Guhyasamaja Akshobhyavajra, 19th century
Pigments on cloth
28 x 20 ½ in.


Tantric deities are the focus of esoteric religious practices (tantras) that aim to radically transform conventional understandings of reality. Numerous forms of these deities, described in religious texts also called tantras, personify various enlightened qualities and can appear peaceful or wrathful. Tantric deities can have multiple heads, arms, and legs, symbolizing their various abilities. They often hold implements in their hands, which help to identify them.
Here, the important deity Guhyasamaja Akshobhyavajra appears with his consort. He is surrounded by a number of worldly protectors, Buddhas, deities, and historical teachers, who appear as figures depicted within several registers.
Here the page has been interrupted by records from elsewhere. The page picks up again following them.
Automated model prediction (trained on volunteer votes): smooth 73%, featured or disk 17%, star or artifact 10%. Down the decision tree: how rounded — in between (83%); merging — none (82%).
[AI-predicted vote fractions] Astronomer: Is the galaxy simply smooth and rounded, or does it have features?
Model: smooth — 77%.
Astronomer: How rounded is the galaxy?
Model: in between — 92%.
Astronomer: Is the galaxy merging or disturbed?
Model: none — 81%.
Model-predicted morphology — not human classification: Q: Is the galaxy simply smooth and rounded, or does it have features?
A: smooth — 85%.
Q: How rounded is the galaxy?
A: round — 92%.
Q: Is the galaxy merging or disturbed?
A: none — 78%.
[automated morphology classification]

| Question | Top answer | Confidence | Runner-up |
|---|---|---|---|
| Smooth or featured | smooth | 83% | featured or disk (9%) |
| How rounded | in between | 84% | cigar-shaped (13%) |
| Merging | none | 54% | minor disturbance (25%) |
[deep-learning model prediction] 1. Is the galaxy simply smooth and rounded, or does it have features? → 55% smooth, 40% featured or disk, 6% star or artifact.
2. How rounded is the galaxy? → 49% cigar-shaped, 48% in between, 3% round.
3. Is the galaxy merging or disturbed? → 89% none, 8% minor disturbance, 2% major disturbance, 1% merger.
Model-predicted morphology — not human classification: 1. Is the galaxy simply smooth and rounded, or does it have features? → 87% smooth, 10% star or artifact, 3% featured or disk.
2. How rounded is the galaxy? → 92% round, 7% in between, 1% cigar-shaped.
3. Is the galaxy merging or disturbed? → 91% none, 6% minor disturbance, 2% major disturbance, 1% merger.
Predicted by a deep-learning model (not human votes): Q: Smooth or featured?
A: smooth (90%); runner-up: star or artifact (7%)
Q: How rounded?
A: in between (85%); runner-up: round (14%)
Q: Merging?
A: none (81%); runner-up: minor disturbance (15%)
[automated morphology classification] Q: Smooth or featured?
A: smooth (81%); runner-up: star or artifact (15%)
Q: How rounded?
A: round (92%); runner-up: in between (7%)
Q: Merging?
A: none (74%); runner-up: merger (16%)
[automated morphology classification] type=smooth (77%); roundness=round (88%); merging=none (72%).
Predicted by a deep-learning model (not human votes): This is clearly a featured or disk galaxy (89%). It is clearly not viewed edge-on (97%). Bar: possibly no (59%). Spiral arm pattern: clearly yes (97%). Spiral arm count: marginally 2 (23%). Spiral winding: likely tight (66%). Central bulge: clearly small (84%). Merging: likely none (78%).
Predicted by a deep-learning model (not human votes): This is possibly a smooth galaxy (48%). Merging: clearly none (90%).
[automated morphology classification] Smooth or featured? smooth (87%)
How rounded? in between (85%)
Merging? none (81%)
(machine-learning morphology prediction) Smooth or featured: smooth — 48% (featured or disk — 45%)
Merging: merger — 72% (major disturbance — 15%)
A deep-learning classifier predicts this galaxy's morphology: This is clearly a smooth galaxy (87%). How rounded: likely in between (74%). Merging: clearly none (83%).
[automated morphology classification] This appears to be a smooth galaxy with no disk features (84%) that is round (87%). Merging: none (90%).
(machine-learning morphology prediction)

Traditionally, Guhyasamaja is represented having dark blue color, three heads, and six arms, and in union with his consort. With his numerous hands, he holds several attributes significant to Buddhist teaching, including a vajra (or scepter) and a bell, symbolizing the union of method and wisdom, and a jewel and a sword (in his right hand); a lotus and wheel (in his left). Guhyasamaja has a simultaneously semi-peaceful and semi-wrathful expression, and each of his three faces is adorned with a third eye of wisdom. It’s important to remember that while some deities might appear fierce, or even frightening in their appearance, they are not intended to be perceived as evil or demon-like. Instead, wrathful beings serve to counter our negative emotions and afflictions, to protect, and to help overcome and cut through obstacles. In this light, we might better understand that Guhysamaja’s three different faces are interpreted as symbolizing transmuted anger, ignorance, and attachment.